Rasulullah (sav) hasta yatağında yatıyor. Ebu Bekir imam, namazı kıldırıyor bu ayeti kerimeyi okuyor, ağlıyor cemaat. Rasulullah (sav) vefat ediyor ve yine birbirine bu ayeti kerimeyi hatırlatıyorlar. Çünkü bedenen değil ama fikren, manen, hükmen onlarla. Mirası onlarla. Sahip çıkmışlar, yanında değilken de yolunda olunur, anlamışlar.
O zaman muhasebe edelim kendimizi. Sahabeler ile mirasımız aynı; Kuran ve Sünnet. Hatta öyle bir miras ki paylaştıkça da, mirasçısı çoğaldıkça da azalmıyor aksine herkese yetecek kadar çokça miras kalıyor. Üstelik sadece dünyada değil ahirette de Allah'ın izniyle birçok nimetlere kapı açıyor. Yeter ki sahip çıkalım.. Senede bir gün değil, her gün anarak ayak izlerini her an takip ederek yapmalıyız. Hükümleri birbirinden ayırmamalı, sevginin gereğini yapmalıyız. Taşıdığı davayı, gittiği yolu anlamalıyız, anlatmalıyız.
Sahabeler ile aynı cennete talip istek, bu işi yalnızca namaz kılarak oruç tutarak yapmamalıyız.
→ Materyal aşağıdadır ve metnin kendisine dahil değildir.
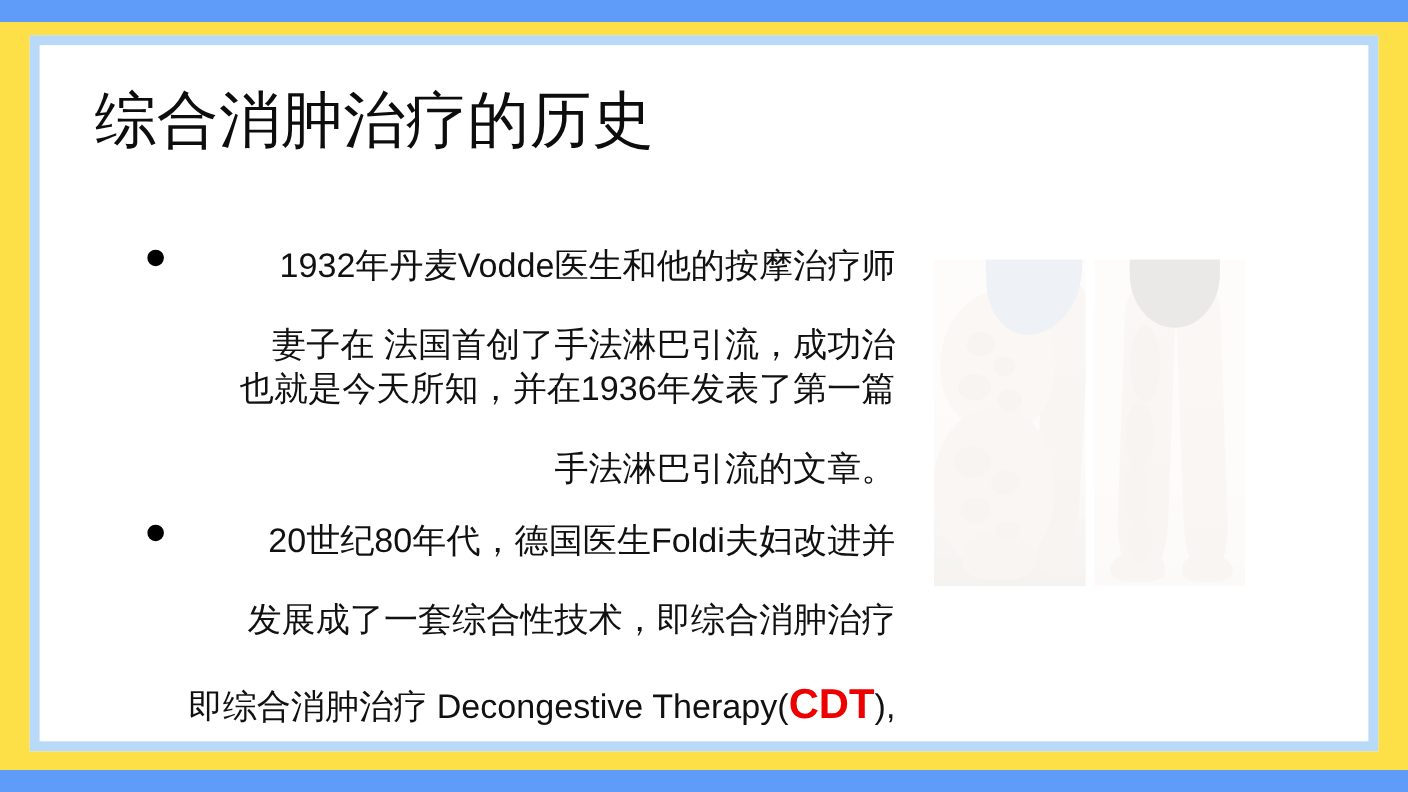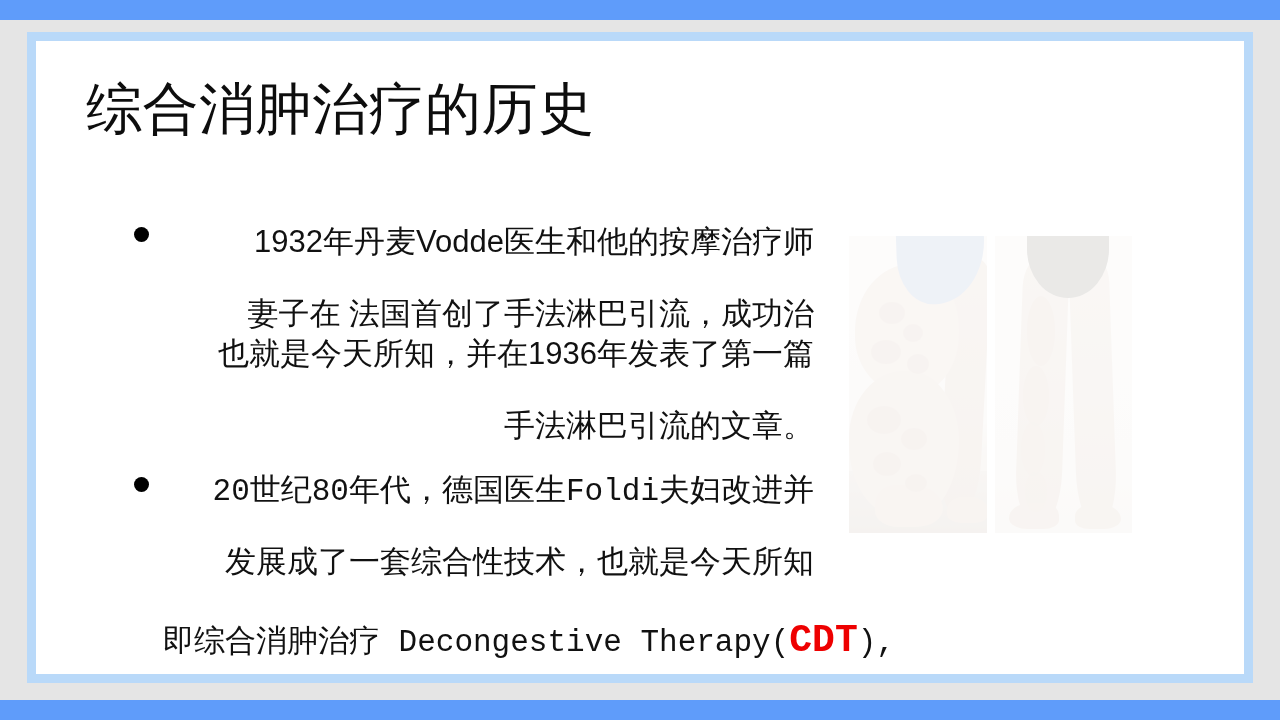--- a/index.html
+++ b/index.html
@@ -11,21 +11,21 @@
     width: 1280px;
     height: 720px;
     overflow: hidden;
     font-family: "Liberation Sans", "DejaVu Sans", sans-serif;
     position: relative;
   }
 
   .slide {
     position: absolute;
     inset: 0;
-    background: #e5e5e5;
+    background: #fde047;
     padding-left: 13px;
   }
 
   
   .bar-top {
     position: absolute;
     left: 0;
     top: 0;
     width: 1280px;
     height: 20px;
@@ -74,21 +74,21 @@
   }
 
   .para {
     position: relative;
     color: #111111;
     font-size: 31px;
     line-height: 40px;
     font-weight: 400;
   }
   .para.p1 { margin: 0 0 26px 0; }
-  .para.p2 { margin: 0; font-family: Liberation Mono, monospace; }
+  .para.p2 { margin: 0; }
 
   .bullet-dot {
     position: absolute;
     left: 0;
     top: 5px;
     width: 15px;
     height: 15px;
     border-radius: 50%;
     background: #000000;
   }
@@ -277,21 +277,21 @@
         <span class="line hang">妻子在 法国首创了手法淋巴引流，成功治</span>
         <span class="line">也就是今天所知，并在1936年发表了第一篇</span>
         <span class="line hang">手法淋巴引流的文章。</span>
       </span>
     </div>
 
     <div class="para p2">
       <span class="bullet-dot"></span>
       <span class="ptext">
         <span class="line">20世纪80年代，德国医生Foldi夫妇改进并</span>
-        <span class="line hang">发展成了一套综合性技术，也就是今天所知</span>
+        <span class="line hang">发展成了一套综合性技术，即综合消肿治疗</span>
         <span class="line hang tall"><span>即综合消肿治疗 Decongestive Therapy(</span><span class="cdt">CDT</span><span>),</span></span>
       </span>
     </div>
 
   </div>
 
   <div class="photo-group">
 
     <div class="photo left">
       <div class="inner">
Rasulullah (sav)’in kuşandığı davayı kuşanmalı, İslam'ı yeryüzüne hakim kılana kadar çalışmalıyız.
Bizler eğer ayeti kerimeyi iyi anladıysak, yaşadığımız her problemi, aklımıza takılan her soruyu, hatta atacağımız her adımı tıpkı İslam'ı yeniden öğreniyor gibi Allah'a ve Rasulu (sav)’e götürmeliyiz. Rehberimize, kurtarıcımıza, liderimize sadece kavli olarak değil fiili olarak ta sevgimizi göstermeliyiz.
Rasulullah (sav)’i sevmeyi, O’nun sevgisiyle yeniden ümmet olarak canlanmayı nasip et ya Rabbi.